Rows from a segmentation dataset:

# # # # #

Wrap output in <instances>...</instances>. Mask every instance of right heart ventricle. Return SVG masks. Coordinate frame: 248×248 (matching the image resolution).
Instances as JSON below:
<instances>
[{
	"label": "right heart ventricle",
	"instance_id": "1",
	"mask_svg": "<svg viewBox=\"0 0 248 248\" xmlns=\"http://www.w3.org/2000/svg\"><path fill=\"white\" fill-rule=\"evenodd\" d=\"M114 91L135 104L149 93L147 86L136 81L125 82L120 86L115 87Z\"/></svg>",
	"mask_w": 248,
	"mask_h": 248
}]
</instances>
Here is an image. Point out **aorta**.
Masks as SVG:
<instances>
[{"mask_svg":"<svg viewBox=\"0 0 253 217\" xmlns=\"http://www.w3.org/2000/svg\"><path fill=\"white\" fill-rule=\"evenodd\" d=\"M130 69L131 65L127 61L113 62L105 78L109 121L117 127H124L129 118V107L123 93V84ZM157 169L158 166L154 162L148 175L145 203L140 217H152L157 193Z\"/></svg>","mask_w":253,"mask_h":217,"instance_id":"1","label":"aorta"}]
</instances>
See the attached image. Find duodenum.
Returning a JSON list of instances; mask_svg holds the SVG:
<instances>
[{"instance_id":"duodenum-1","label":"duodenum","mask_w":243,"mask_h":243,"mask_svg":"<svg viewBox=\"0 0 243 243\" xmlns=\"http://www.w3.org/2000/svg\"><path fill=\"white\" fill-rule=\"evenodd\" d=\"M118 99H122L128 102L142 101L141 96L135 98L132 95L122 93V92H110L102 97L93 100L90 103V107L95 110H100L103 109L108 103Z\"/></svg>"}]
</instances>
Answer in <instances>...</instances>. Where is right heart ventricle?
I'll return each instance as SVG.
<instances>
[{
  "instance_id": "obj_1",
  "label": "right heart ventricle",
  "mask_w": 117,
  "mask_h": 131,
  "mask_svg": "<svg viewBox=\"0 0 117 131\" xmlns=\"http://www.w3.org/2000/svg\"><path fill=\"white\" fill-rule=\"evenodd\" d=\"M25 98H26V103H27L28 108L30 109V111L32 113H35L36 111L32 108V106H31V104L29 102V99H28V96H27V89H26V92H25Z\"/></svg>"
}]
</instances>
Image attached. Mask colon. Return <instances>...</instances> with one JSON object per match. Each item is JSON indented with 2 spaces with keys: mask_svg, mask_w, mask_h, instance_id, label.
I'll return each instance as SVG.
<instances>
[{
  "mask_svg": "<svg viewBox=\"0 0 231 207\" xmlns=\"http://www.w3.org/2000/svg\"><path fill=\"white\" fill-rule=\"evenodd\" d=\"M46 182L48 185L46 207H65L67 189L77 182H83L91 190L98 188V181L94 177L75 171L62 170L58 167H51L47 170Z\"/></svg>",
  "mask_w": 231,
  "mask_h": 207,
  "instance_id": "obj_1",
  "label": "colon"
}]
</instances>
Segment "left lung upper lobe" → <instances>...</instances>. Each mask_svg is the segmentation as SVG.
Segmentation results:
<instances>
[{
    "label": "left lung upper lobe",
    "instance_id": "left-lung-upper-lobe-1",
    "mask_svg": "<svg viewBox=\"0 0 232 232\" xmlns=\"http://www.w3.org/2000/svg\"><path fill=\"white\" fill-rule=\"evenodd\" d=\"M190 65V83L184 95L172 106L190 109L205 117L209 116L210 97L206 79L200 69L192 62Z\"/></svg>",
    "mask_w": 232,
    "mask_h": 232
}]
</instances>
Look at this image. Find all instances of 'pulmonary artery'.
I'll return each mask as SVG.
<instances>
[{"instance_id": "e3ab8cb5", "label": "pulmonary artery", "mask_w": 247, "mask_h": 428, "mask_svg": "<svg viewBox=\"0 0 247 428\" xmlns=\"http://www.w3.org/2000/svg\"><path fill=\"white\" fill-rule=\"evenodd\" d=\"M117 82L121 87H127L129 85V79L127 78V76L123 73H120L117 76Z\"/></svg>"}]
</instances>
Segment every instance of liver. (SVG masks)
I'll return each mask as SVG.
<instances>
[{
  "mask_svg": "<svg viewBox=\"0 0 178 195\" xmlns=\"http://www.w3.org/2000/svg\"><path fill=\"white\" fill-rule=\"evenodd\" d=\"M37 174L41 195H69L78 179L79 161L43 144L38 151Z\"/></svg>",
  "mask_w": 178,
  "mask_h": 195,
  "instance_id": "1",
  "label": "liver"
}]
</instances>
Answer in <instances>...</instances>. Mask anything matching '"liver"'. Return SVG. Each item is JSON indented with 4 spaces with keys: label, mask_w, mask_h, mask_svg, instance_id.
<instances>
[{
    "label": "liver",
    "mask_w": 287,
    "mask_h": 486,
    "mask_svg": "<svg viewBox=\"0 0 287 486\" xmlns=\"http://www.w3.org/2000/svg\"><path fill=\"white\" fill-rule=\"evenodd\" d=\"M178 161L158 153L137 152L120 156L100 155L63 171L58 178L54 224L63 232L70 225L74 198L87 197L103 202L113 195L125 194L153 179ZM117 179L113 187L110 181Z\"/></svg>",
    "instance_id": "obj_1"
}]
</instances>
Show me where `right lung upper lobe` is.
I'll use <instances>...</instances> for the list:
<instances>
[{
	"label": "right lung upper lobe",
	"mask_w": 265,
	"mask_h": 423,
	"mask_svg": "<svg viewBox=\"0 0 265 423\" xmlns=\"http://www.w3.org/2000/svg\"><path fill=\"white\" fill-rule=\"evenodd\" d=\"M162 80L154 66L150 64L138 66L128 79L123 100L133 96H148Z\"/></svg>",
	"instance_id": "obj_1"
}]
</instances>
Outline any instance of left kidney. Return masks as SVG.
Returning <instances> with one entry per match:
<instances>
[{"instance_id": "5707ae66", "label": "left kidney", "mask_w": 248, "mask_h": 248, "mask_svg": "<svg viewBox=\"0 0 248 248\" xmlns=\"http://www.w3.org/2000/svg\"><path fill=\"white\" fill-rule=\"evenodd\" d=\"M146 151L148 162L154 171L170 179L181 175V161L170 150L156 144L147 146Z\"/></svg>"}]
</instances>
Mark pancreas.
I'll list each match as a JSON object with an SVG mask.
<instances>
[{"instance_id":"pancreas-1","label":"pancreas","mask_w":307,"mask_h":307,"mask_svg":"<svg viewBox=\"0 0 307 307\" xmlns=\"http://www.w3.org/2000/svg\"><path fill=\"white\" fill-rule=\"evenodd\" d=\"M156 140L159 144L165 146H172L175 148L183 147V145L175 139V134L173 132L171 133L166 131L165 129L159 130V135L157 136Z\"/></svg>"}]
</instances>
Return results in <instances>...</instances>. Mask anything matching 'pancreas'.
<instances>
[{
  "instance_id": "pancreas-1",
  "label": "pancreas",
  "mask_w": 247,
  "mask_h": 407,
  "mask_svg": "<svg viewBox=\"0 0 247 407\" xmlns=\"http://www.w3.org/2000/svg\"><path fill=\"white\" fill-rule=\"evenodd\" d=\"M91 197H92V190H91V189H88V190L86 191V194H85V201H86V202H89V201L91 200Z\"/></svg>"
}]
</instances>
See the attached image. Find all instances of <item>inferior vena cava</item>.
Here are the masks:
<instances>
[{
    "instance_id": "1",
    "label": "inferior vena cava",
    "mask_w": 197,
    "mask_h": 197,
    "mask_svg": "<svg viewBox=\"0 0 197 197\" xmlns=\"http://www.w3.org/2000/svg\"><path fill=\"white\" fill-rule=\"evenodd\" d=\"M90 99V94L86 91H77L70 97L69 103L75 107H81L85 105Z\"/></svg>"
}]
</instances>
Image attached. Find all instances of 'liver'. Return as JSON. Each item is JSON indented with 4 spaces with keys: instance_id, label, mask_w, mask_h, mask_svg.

# # # # #

* AIM *
Revise all the entries so that "See the attached image" reads "Refer to the attached image" wherever it occurs, leaving every other word as it stands.

* EXPECTED ANSWER *
Wrap output in <instances>...</instances>. Mask every instance of right heart ventricle. Return SVG masks. Coordinate frame: 248×248 (matching the image resolution).
Instances as JSON below:
<instances>
[{
	"label": "right heart ventricle",
	"instance_id": "1",
	"mask_svg": "<svg viewBox=\"0 0 248 248\" xmlns=\"http://www.w3.org/2000/svg\"><path fill=\"white\" fill-rule=\"evenodd\" d=\"M114 91L135 104L149 93L147 86L136 81L125 82L120 86L115 87Z\"/></svg>",
	"mask_w": 248,
	"mask_h": 248
}]
</instances>
Here is an image. Point out **aorta**.
Masks as SVG:
<instances>
[{"mask_svg":"<svg viewBox=\"0 0 253 217\" xmlns=\"http://www.w3.org/2000/svg\"><path fill=\"white\" fill-rule=\"evenodd\" d=\"M130 69L131 65L127 61L113 62L105 78L109 121L117 127H124L129 118V107L123 93V84ZM157 169L158 166L154 162L148 175L145 203L140 217H152L157 193Z\"/></svg>","mask_w":253,"mask_h":217,"instance_id":"1","label":"aorta"}]
</instances>
Refer to the attached image. Find duodenum.
Returning a JSON list of instances; mask_svg holds the SVG:
<instances>
[{"instance_id":"duodenum-1","label":"duodenum","mask_w":243,"mask_h":243,"mask_svg":"<svg viewBox=\"0 0 243 243\" xmlns=\"http://www.w3.org/2000/svg\"><path fill=\"white\" fill-rule=\"evenodd\" d=\"M118 99H122L128 102L142 101L141 96L135 98L132 95L122 93V92H110L102 97L93 100L90 103V107L95 110H100L103 109L108 103Z\"/></svg>"}]
</instances>
Answer in <instances>...</instances>. Where is right heart ventricle?
I'll return each instance as SVG.
<instances>
[{
  "instance_id": "obj_1",
  "label": "right heart ventricle",
  "mask_w": 117,
  "mask_h": 131,
  "mask_svg": "<svg viewBox=\"0 0 117 131\" xmlns=\"http://www.w3.org/2000/svg\"><path fill=\"white\" fill-rule=\"evenodd\" d=\"M25 98H26V103H27L28 108L30 109V111L32 113H35L36 111L32 108V106H31V104L29 102V99H28V96H27V89H26V92H25Z\"/></svg>"
}]
</instances>
Image attached. Mask colon. Return <instances>...</instances> with one JSON object per match. Each item is JSON indented with 2 spaces with keys: mask_svg, mask_w, mask_h, instance_id, label.
I'll return each instance as SVG.
<instances>
[{
  "mask_svg": "<svg viewBox=\"0 0 231 207\" xmlns=\"http://www.w3.org/2000/svg\"><path fill=\"white\" fill-rule=\"evenodd\" d=\"M46 182L48 185L46 207H65L67 189L77 182H83L91 190L98 188V181L94 177L75 171L62 170L58 167H51L47 170Z\"/></svg>",
  "mask_w": 231,
  "mask_h": 207,
  "instance_id": "obj_1",
  "label": "colon"
}]
</instances>
Segment "left lung upper lobe" → <instances>...</instances>. Each mask_svg is the segmentation as SVG.
Segmentation results:
<instances>
[{
    "label": "left lung upper lobe",
    "instance_id": "left-lung-upper-lobe-1",
    "mask_svg": "<svg viewBox=\"0 0 232 232\" xmlns=\"http://www.w3.org/2000/svg\"><path fill=\"white\" fill-rule=\"evenodd\" d=\"M190 65V83L184 95L172 106L190 109L205 117L209 116L210 97L206 79L200 69L192 62Z\"/></svg>",
    "mask_w": 232,
    "mask_h": 232
}]
</instances>
Look at this image. Find all instances of 'pulmonary artery'.
I'll return each mask as SVG.
<instances>
[{"instance_id": "e3ab8cb5", "label": "pulmonary artery", "mask_w": 247, "mask_h": 428, "mask_svg": "<svg viewBox=\"0 0 247 428\" xmlns=\"http://www.w3.org/2000/svg\"><path fill=\"white\" fill-rule=\"evenodd\" d=\"M117 82L121 87H127L129 85V79L127 78V76L123 73H120L117 76Z\"/></svg>"}]
</instances>
Segment every instance of liver. (SVG masks)
I'll return each mask as SVG.
<instances>
[{
  "mask_svg": "<svg viewBox=\"0 0 178 195\" xmlns=\"http://www.w3.org/2000/svg\"><path fill=\"white\" fill-rule=\"evenodd\" d=\"M37 174L41 195H69L78 179L79 161L43 144L38 151Z\"/></svg>",
  "mask_w": 178,
  "mask_h": 195,
  "instance_id": "1",
  "label": "liver"
}]
</instances>
Answer in <instances>...</instances>. Mask anything matching '"liver"'. Return SVG. Each item is JSON indented with 4 spaces with keys: label, mask_w, mask_h, mask_svg, instance_id.
<instances>
[{
    "label": "liver",
    "mask_w": 287,
    "mask_h": 486,
    "mask_svg": "<svg viewBox=\"0 0 287 486\" xmlns=\"http://www.w3.org/2000/svg\"><path fill=\"white\" fill-rule=\"evenodd\" d=\"M178 161L158 153L137 152L120 156L100 155L63 171L58 178L54 224L63 232L70 225L74 198L87 197L103 202L113 195L125 194L153 179ZM117 179L113 187L110 181Z\"/></svg>",
    "instance_id": "obj_1"
}]
</instances>
Show me where `right lung upper lobe` is.
I'll use <instances>...</instances> for the list:
<instances>
[{
	"label": "right lung upper lobe",
	"mask_w": 265,
	"mask_h": 423,
	"mask_svg": "<svg viewBox=\"0 0 265 423\" xmlns=\"http://www.w3.org/2000/svg\"><path fill=\"white\" fill-rule=\"evenodd\" d=\"M162 80L154 66L150 64L138 66L128 79L123 100L133 96H148Z\"/></svg>",
	"instance_id": "obj_1"
}]
</instances>
Outline any instance of left kidney. Return masks as SVG.
Returning <instances> with one entry per match:
<instances>
[{"instance_id": "5707ae66", "label": "left kidney", "mask_w": 248, "mask_h": 248, "mask_svg": "<svg viewBox=\"0 0 248 248\" xmlns=\"http://www.w3.org/2000/svg\"><path fill=\"white\" fill-rule=\"evenodd\" d=\"M146 151L148 162L154 171L170 179L181 175V161L170 150L156 144L147 146Z\"/></svg>"}]
</instances>
Mark pancreas.
I'll list each match as a JSON object with an SVG mask.
<instances>
[{"instance_id":"pancreas-1","label":"pancreas","mask_w":307,"mask_h":307,"mask_svg":"<svg viewBox=\"0 0 307 307\" xmlns=\"http://www.w3.org/2000/svg\"><path fill=\"white\" fill-rule=\"evenodd\" d=\"M156 140L159 144L165 146H172L175 148L183 147V145L175 139V134L173 132L171 133L166 131L165 129L159 130V135L157 136Z\"/></svg>"}]
</instances>
Return results in <instances>...</instances>. Mask anything matching 'pancreas'.
<instances>
[{
  "instance_id": "pancreas-1",
  "label": "pancreas",
  "mask_w": 247,
  "mask_h": 407,
  "mask_svg": "<svg viewBox=\"0 0 247 407\" xmlns=\"http://www.w3.org/2000/svg\"><path fill=\"white\" fill-rule=\"evenodd\" d=\"M91 197H92V190H91V189H88V190L86 191V194H85V201H86V202H89V201L91 200Z\"/></svg>"
}]
</instances>
Refer to the attached image. Find all instances of <item>inferior vena cava</item>.
Here are the masks:
<instances>
[{
    "instance_id": "1",
    "label": "inferior vena cava",
    "mask_w": 197,
    "mask_h": 197,
    "mask_svg": "<svg viewBox=\"0 0 197 197\" xmlns=\"http://www.w3.org/2000/svg\"><path fill=\"white\" fill-rule=\"evenodd\" d=\"M90 99V94L86 91H77L70 97L69 103L75 107H81L85 105Z\"/></svg>"
}]
</instances>
Image attached. Find all instances of 'liver'. Return as JSON. Each item is JSON indented with 4 spaces with keys: instance_id, label, mask_w, mask_h, mask_svg.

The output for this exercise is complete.